Nope. In fact, when I fixed an “x” typo and flipped one of the bits in the mask the typo was in, the program declared that 9 backup bits did the trick. In two tries I was at the true minimum data storage requirement. And all I’d done was type badly.
Pleased, I was.
Very pleased.
Rest of the story:
Packing and unpacking 3/6 bit values? Yuck! I made the three sites have 4 parity bits each, covering 8 data bits. That way, the sites’ data would pack evenly in to bytes.
The program had to find the parity masks for the 12 parity bits. Too much work for me even to make the masks in some fancy pattern. After the bugs were out of the program (the key word being “after” – the start of “after” was a looooong time coming, what with my typing and all), my modern, personal super-computer took about a moment and a half to find a gob of perfect parity mask sets.
I fooled around for a while letting the program find parity masks with a minimum or maximum of data bits covered per parity bit. And finding parity masks that were as close to each parity bit covering half of the data bits as possible. And noting that some of the mask bits can be either one or zero and they still work fine.

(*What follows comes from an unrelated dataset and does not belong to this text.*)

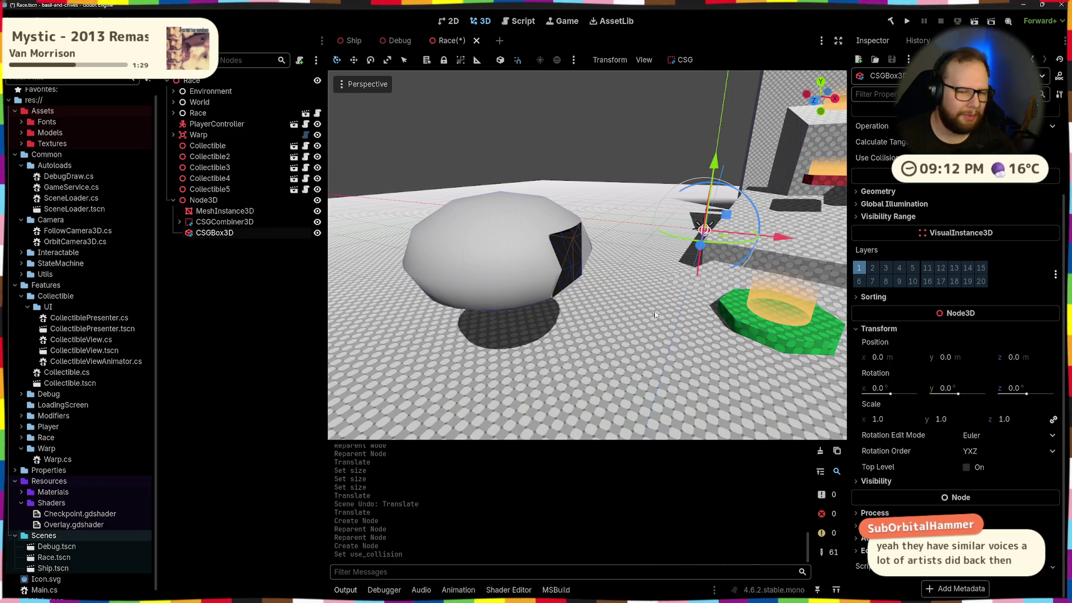
{"action": "left_click_drag", "start_coordinate": [666, 337], "coordinate": [641, 326]}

All fun, but like the slide-out at the bottom of the hill, the thrill was over.
The program to split/join files is two_of_three.py.
It actually works.
Stand back and consider. Isn’t it kind of magical that any two parts of the data can be put together to get the whole? And the two parts are, together, no bigger than the whole.
Epilogue:
From an information point of view, notice the sneaky way that information about which site is which is the key to how this whole scheme works so simply. You can’t just take two sites’ 4-bit parity nibbles, make one of them the high nibble and one the low and then do the 256-entry table lookup to find the data byte. No, you have to know which of the sites is the high nibble and which the low. Certainly not a problem. Bad data is pretty easy to spot. Especially encrypted backup data. The program actually stores an extra data byte at the top of the data. The extra byte is used to identify the sites and weakly cross-check that the joining logic uses the same parity tables the splitting logic did. There’s a byte or two at the end of the data, too, to tell whether the file has an even or odd number of bytes in it. The parity nibbles are stored packed in bytes, so half the time there’s an extra nibble.
Post epilogue:
It turns out that the logic can be done without using table lookup. That’s handy if the lookup tables would be too big for memory. The extra cost of non-table driven is probably parity translations on the sites’ parity bits, themselves. That is, the original data bits would each be a parity bit on pre-calculated subsets of the sites’ parity bits.
Such logic would nicely handle recovery from M sites out N where M time N causes the lookup tables to be too big. The lookup tables are sized at 2 to the power of M times N entries. So, if M is 3 and N is 5, then the tables have 32k, 15 bit entries. When M*N gets up in the 20’s and 30’s, tables get big.
I’ve not yet found a way to quickly generate the parity masks for M and N sizes greater than 3/5 and 6/2. The search program is pretty dumb, though.